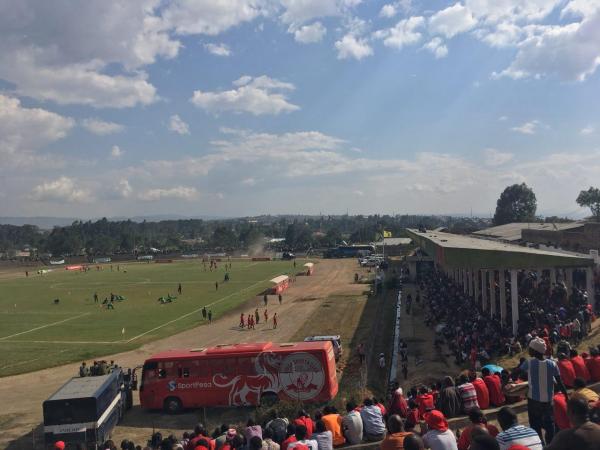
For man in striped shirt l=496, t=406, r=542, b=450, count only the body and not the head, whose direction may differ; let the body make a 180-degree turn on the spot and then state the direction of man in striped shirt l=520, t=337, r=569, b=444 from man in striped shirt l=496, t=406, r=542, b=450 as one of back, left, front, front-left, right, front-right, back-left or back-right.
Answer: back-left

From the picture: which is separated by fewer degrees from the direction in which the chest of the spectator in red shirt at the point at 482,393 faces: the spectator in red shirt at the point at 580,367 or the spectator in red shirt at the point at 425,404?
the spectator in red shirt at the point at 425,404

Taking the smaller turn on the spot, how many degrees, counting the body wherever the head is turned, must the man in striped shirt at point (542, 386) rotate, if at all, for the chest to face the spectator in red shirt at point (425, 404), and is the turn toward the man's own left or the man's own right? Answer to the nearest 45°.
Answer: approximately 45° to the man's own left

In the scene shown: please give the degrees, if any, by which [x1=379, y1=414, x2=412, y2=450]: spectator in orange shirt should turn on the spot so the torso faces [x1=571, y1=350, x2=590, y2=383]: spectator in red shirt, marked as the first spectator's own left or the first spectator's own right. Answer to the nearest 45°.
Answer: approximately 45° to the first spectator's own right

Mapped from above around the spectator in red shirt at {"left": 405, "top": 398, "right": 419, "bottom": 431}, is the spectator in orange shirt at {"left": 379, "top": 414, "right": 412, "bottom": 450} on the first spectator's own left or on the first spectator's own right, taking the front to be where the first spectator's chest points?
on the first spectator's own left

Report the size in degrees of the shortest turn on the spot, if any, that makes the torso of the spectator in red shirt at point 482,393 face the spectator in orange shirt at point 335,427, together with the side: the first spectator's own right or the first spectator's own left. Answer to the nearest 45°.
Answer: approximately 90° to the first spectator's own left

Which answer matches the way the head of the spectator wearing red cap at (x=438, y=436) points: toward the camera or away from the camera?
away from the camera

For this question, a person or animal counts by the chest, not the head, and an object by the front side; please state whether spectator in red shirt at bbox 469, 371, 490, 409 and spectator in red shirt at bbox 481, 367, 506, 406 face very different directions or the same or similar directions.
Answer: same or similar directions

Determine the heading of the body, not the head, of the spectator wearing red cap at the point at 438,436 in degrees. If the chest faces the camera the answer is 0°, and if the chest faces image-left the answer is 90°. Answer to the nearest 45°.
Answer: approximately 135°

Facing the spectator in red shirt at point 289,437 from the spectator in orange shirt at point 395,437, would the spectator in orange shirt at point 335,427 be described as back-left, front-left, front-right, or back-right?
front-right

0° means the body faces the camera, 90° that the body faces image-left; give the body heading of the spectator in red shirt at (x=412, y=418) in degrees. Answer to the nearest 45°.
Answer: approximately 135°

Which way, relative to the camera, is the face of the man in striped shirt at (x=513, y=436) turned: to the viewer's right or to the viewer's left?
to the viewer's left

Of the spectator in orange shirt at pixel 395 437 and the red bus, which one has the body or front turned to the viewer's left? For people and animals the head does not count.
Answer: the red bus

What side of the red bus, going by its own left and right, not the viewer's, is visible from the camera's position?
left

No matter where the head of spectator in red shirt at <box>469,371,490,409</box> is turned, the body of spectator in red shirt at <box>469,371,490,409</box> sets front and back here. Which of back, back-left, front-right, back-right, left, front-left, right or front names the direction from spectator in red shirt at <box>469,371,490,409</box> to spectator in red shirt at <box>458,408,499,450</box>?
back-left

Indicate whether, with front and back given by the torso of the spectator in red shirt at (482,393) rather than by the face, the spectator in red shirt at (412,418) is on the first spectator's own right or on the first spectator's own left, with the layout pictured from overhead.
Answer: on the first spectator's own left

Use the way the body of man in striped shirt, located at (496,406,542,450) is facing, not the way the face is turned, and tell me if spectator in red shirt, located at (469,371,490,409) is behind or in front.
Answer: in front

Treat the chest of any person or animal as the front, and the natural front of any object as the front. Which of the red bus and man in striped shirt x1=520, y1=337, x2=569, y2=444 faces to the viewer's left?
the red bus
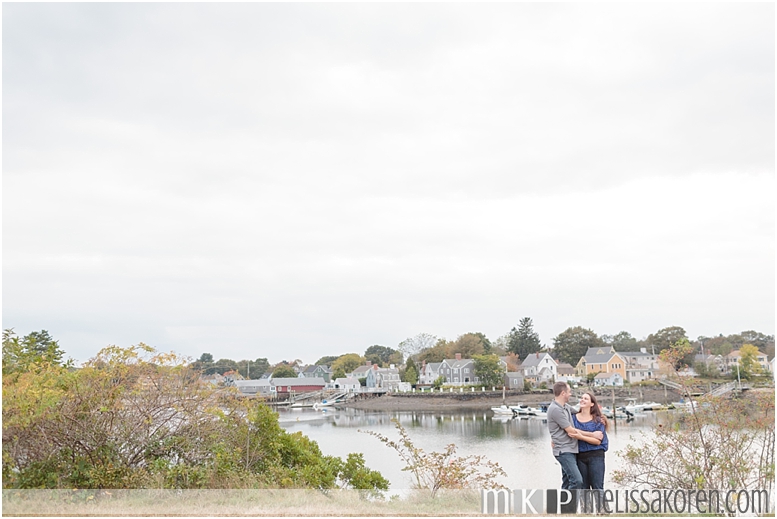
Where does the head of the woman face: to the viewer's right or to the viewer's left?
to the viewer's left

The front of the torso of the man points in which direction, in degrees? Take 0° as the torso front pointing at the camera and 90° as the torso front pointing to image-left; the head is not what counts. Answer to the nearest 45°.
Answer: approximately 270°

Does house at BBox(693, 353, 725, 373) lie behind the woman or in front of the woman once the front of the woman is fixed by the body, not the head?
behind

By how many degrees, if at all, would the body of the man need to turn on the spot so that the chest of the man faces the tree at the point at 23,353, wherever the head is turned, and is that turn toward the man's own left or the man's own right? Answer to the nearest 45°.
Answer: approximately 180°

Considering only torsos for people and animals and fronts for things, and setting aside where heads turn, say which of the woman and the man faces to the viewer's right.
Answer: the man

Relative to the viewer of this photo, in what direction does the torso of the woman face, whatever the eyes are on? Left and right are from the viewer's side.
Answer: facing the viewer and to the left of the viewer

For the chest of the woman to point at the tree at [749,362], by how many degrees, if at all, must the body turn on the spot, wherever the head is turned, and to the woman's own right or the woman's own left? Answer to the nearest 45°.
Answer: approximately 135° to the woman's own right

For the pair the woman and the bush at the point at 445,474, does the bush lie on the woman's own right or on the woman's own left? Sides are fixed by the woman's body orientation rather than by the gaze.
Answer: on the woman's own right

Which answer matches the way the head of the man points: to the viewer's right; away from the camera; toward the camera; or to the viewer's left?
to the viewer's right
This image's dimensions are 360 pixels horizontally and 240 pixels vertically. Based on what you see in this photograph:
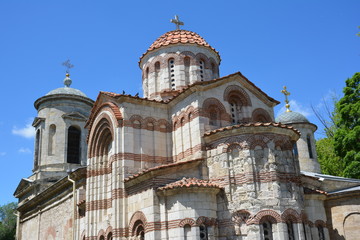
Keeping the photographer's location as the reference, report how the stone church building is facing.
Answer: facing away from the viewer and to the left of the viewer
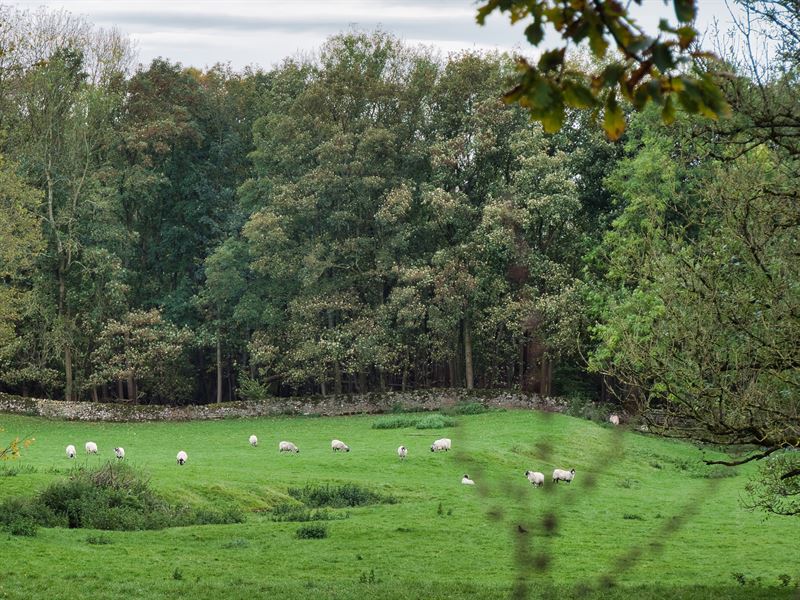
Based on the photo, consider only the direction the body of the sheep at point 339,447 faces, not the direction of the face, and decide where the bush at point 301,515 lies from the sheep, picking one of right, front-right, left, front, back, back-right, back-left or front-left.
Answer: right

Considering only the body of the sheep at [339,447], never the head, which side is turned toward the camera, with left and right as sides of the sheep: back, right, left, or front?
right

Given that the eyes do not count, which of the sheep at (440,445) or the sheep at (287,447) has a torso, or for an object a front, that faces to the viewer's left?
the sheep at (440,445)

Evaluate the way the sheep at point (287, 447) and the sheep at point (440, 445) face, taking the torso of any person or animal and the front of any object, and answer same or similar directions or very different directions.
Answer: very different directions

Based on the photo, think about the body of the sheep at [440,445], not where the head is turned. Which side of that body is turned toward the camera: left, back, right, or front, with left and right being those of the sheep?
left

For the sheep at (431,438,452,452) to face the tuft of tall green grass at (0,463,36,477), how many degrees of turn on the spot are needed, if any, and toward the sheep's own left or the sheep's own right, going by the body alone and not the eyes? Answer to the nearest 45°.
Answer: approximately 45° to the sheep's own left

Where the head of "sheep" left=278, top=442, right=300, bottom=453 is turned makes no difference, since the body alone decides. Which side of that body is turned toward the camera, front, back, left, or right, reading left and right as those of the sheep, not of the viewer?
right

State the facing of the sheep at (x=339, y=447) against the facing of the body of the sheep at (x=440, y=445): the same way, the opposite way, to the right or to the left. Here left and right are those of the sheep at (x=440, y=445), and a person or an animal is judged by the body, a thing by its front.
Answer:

### Exercise details
Set down again, word for word, the lines of the listing between the line holding "In the scene" and the line holding "Answer: approximately 90°", inclusive.

### Reply
In the scene shown: please give the degrees, if any, by which [x1=379, y1=414, x2=412, y2=450]: spectator in orange shirt should turn on the spot so the torso faces [x1=571, y1=350, x2=590, y2=383]: spectator in red shirt, marked as the first spectator's own left or the first spectator's own right. Answer to the nearest 45°.
Answer: approximately 45° to the first spectator's own right

Mapped from above around the spectator in red shirt at {"left": 405, "top": 398, "right": 419, "bottom": 431}, is the spectator in orange shirt at {"left": 379, "top": 414, "right": 412, "bottom": 450} on the first spectator's own left or on the first spectator's own right, taking the front to be where the first spectator's chest points?
on the first spectator's own left

Report the size in degrees of the shortest turn on the spot, if any, that makes the torso of the spectator in red shirt at point 482,393 face the spectator in orange shirt at point 335,427, together with the side: the first spectator's own right or the first spectator's own left. Answer to the nearest 45°.
Answer: approximately 90° to the first spectator's own left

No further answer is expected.